Social Network For CISO (Chief Information Security Officers)
Our editorial team has handpicked the best of the best talks at RSA Conference - one of the largest IT Security Conference in the world. Following is the list of top talks on Cloud Security & Virtualization at RSA Conference USA 2018.
RSA Conference held its event in San Francisco, CA at the Moscone Center & Marriott Marquis and brought together a record number of 50,000 attendees.Attendees experienced keynotes, peer-to-peer sessions, top notch track sessions, tutorials and seminars. Keynotes, sessions and debates focused on New Attack Technique, Encryption, Artificial Intelligence, Machine Learning, Internet Of Things, Cloud Security & Virtualization & many more.
(Source: RSA Conference USA 2018)
Speakers: Rich Mogull, Bill Burns
Cloud is a new frontier that requires new architectures, higher velocity processes and crisper business-level metrics—all of which smacks security programs square in the face. This session will leverage the nearly 20 years of the speakers’ combined cloud experience to lay out a complete strategy for building out a cloud-first security program that covers infrastructure and application development.
Speakers: Grayson Brewer, Aaron Rinehart
ChaoSlingr introduces the discipline of security testing into chaos engineering with the focus on driving failure out of the model and going beyond the reactive processes that currently dominate traditional security testing methodology.
Speaker: Chris Czub
Living BeyondCorp comes with its own challenges. This talk will dive into how Duo gets our hands around difficult problems regarding the security and management of cloud services and endpoints internally. This session will cover technical details of our security orchestration and automation approach, cloud service monitoring, and chatops-driven endpoint application whitelisting strategies.
Speaker: Todd Carr
This talk will explore the concepts and experiences of using configuration management in a highly disposable environment of ephemeral virtual machines. It will cover why an operations team may desire such an environment, the tools the presenter used to build one, and most importantly, the sorts of failures, accomplishments and considerations encountered during the journey.
Speaker: Ravi Honnavalli
This will show how, on a large container deployment, the speaker achieved insight into security events like file events on sensitive files, system call auditing, user level activity trail, network activity, etc., by customizing and plumbing a stack of open source tools that use the underlying Linux’s inotify and kernel audit components and by aggregating these events centrally in Elasticsearch.
Speaker: Stephen Schmidt
While the causes of outages are varied, human error far outpaces all hardware failures. The risk of humans touching sensitive data is clear, but the tools, techniques and risk-mitigation strategies lag behind current realities. Stephen Schmidt, AWS CISO, will share hard-earned lessons around potential gaps in your security plan, along with steps to lessen potential angles of attack.
Speakers: Matt Kemelhar, Mark Simos
Based on investigations of real-world attacks, Microsoft Office 365 cybersecurity experts provide a prescriptive approach to identifying and implementing the most critical security controls to protect your Office 365 tenant. You will learn threats and defenses change from on-premises attacks and what Microsoft recommends for quickly protecting against the most likely and impactful risks.
Speaker: Rich Mogull
Everything in cloud computing is automated and API-enabled, giving security teams a big opportunity to build and embed security into infrastructures. From continuous guardrails to automated "afterburners" to speed up complex processes, this advanced session leverages the latest software-defined security techniques and shows how to integrate automation. Be prepared for demos, design patterns and a little code.

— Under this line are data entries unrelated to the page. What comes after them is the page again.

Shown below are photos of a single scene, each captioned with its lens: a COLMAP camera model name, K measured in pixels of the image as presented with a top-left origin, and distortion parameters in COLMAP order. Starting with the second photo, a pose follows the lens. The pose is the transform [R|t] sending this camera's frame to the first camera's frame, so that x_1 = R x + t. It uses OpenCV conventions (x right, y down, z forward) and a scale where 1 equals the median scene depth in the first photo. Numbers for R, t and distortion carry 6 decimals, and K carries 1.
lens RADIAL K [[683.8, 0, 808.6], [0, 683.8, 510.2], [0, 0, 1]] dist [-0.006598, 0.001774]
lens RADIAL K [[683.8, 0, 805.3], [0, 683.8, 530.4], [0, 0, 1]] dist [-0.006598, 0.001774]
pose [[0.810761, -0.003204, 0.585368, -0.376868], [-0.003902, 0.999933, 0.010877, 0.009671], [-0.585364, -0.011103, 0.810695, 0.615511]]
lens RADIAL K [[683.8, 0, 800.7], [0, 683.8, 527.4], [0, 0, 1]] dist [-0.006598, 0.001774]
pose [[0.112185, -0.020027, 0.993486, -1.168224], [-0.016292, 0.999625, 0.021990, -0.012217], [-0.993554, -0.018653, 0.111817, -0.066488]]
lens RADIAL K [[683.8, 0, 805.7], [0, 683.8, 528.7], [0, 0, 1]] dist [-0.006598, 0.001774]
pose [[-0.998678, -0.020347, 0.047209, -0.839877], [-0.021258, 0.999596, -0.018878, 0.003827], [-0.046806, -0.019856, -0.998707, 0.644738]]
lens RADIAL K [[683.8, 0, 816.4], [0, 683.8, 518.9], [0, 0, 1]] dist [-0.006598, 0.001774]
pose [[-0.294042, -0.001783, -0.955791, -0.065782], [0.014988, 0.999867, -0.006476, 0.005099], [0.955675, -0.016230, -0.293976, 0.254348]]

Speakers: Kolby Allen, Teri Radichel
Cloud attack vectors and security controls are different. Many companies breached on AWS moved sensitive data to AWS following best practices or implementing cloud security controls correctly. Reports indicate that hybrid cloud implementations have weaknesses and research finds that devs are the new security target. See Kolby Allen and Teri Radichel duke it out as Teri attacks an AWS account and Kolby defends it.
Speaker: Mark Russinovich
Machine learning algorithms are key to modern at-scale cyberdefense. Transfer learning is a state of the art ML paradigm that enables applying knowledge and algorithms developed from one field to another, resulting in innovative solutions. This talk presents transfer learning in action wherein techniques created from other areas are successfully re-purposed and applied to cybersecurity.